Friday, December 24, 2010

Rejoice! Rejoice!


Gaude! Gaude!
Emmanuel nascetur pro te Israel!

Rejoice! Rejoice!
Emmanuel shall come to thee, O Israel!

Strictly speaking, we finished up the O-Antiphons yesterday with the climactic O Emmanuel Antiphon. Still, I felt that I would be remiss if I didn't include some king of concluding remarks on this series.

Here is the complete cycle, if you want to review it in its completed form:

Introduction
O Wisdom
O Adonai
O Radix Jesse
O Clavis David
O Oriens
O Rex Gentium
O Emmanuel

I don't really know what I expected when I started on this series. I think that I liked the idea of the O Antiphons rather more than I understood them. My exposure to them until this year has been in the form of the hymn, O Come, O Come Emmanuel, and the odd mention of them in my spiritual reading including the amusing vignette by Kathleen Norris, in Cloister Walk (I think!), depicting her encounter with the O-Antiphons in the hills above LA after a busy few days of book-signings.

What this series has helped me to see is how much these Antiphons hang together and how they really are seven short lessons on just who it is that we're waiting for this and every Advent. Although it may seem perplexing that they tell about this Jesus through images and Old Testament typology, this cross connections make for a richer explanation of Jesus' place in our lives. No wonder they've been so cherished over the centuries.

So, what is Jesus, according to the O- Antiphons? He is God and Man. It is His birth that we celebrate on Saturday and it is the miracle of God becoming Man which makes this otherwise insignificant birth of a carpenter's son so important.

Yet, Jesus has always been here, working in the world that He, with the Father and the Holy Spirit, created. This Jesus, the carpenter's son, was a craftsman, long before he became human. He knows the world in a way that we cannot, because he made it.

Jesus has great power, but that is not afraid not to use it when it comes to finding the best way to save us. That is astonishing in this violent world, where the best answer for dealing with other people is coercion and, if necessary, violence. Jesus' apparent weakness, as a baby and, at the end of His life, on the Cross, masks his power, but it proves to be a subtle subversion of the very evil which threatens to destroy us.

Jesus is our Savior. That is, Jesus' whole goal in coming down to Earth as a human was to save us all, not only from our own self-destructiveness (as a species and as individuals), but the ultimate enemy of humanity, death. Indeed, He intends, not only to negate the greatest negation of our being (death), but to restore us to a connection to God, the Three-in-One, and with the Creation itself. We are called to return to our true home, God's home, and I pray that we find our way there in whatever way we can.

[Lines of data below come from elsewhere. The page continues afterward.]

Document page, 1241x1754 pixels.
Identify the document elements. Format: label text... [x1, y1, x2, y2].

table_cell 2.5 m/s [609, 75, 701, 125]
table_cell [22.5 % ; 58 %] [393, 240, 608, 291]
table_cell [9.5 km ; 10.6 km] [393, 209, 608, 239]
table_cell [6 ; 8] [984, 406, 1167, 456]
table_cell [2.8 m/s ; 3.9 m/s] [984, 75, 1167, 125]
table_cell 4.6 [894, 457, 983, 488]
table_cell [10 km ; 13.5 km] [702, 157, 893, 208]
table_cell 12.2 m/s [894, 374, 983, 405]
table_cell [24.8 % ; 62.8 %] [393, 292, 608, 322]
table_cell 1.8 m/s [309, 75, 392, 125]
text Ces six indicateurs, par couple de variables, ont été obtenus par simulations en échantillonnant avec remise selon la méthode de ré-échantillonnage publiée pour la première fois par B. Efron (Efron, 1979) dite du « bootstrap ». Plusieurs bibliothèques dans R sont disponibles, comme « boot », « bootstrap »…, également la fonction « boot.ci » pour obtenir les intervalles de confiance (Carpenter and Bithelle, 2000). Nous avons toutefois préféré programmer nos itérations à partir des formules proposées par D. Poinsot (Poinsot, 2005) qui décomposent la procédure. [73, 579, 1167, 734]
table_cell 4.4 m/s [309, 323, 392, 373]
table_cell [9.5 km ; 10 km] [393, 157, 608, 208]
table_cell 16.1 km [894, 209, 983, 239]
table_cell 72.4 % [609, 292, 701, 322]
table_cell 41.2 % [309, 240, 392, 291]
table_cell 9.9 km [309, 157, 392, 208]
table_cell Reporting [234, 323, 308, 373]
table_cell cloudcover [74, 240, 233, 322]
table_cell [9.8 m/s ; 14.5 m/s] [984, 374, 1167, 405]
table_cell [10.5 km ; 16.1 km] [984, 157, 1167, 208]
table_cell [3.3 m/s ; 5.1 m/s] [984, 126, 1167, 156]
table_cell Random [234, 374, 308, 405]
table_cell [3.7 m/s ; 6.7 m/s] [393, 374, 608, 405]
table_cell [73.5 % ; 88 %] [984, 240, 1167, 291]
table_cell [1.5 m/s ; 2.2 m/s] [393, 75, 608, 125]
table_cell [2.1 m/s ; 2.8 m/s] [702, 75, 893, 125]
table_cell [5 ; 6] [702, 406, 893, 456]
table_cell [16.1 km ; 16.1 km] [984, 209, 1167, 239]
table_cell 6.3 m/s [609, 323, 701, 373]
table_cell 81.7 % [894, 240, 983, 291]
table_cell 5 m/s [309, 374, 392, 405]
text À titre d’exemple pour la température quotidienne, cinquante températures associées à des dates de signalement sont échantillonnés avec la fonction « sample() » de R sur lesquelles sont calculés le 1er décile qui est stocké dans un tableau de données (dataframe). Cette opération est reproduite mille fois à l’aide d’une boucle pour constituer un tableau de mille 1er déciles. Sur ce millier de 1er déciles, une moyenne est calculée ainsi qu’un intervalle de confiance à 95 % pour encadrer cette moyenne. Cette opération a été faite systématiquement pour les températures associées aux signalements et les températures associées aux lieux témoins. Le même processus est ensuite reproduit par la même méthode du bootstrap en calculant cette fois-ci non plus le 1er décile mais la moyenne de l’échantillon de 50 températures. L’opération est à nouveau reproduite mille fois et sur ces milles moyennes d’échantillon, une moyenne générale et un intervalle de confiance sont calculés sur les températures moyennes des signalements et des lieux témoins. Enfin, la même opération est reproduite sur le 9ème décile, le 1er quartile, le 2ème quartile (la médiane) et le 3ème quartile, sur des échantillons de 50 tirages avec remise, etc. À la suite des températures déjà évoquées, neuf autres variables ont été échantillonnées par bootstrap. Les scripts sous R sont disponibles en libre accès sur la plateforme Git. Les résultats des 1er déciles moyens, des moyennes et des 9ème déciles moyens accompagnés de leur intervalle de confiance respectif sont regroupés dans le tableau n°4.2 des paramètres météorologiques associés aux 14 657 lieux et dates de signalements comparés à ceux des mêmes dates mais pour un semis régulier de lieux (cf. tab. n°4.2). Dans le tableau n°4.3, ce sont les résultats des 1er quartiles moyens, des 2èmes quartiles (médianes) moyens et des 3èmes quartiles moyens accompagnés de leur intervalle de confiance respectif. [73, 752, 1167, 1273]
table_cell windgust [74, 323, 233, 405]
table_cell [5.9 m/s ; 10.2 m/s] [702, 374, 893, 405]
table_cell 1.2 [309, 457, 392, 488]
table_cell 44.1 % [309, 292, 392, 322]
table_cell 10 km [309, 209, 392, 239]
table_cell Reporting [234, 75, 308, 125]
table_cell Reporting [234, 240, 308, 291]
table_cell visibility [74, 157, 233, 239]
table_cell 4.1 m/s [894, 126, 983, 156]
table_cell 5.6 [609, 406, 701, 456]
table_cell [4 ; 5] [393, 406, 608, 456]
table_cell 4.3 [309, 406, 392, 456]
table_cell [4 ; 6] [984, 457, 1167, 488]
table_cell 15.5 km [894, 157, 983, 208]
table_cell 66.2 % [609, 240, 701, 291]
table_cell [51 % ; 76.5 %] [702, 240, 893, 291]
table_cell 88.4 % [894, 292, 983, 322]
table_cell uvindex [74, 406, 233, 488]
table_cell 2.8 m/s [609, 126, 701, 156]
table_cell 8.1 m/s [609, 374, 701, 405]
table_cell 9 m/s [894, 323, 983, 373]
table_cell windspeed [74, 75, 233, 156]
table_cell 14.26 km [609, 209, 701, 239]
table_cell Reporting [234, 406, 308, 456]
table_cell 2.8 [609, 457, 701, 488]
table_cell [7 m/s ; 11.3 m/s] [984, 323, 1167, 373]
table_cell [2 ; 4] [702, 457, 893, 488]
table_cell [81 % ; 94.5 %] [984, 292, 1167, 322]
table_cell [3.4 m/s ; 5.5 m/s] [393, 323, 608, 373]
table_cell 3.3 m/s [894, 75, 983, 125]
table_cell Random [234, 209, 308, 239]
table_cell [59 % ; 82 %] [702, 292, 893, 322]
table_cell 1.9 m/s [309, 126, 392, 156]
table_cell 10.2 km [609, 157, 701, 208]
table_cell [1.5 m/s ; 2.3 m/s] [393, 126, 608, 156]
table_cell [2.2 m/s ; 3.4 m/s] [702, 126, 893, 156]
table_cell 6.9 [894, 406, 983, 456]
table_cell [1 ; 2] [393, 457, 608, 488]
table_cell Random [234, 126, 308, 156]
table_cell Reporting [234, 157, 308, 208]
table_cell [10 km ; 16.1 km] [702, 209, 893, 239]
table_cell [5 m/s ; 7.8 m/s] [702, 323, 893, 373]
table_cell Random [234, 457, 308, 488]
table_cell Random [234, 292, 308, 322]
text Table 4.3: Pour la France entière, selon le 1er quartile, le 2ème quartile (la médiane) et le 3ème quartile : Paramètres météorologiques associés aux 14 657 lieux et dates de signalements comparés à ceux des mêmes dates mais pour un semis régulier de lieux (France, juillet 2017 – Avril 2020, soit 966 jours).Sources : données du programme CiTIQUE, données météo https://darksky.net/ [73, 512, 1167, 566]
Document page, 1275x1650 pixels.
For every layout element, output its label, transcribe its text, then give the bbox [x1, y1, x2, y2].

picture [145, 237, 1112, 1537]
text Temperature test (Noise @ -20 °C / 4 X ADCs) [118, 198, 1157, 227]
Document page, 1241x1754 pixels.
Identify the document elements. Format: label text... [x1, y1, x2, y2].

In this holiday season, I want to wish you, your family and all your loved ones a blessed Christmas and a wonderful New Year.

Christus natus est!

Peace,
Phil

2 comments:

JimB said...

When we undertake the mystic walk we are never quite sure where we are going and even if we were, the Spirit has her own destinations for us.

I have appreciated your thoughts on the antiphons. The Spirit may well have more to say to you about them next year. I find that as I repeat the walk through the psalms that is true.

Christus natus est!

FWIW
jimB

Phil Snider said...

HI Jim;

Thanks for your comments. These reflections feel very tentative and imperfect right now, so I appreciate your suggestion to revisit them next year. I'll certainly try to do that, even though we'll have a new baby by that time.

Many blessings on you and your family this Christmas holiday. Christus natus est!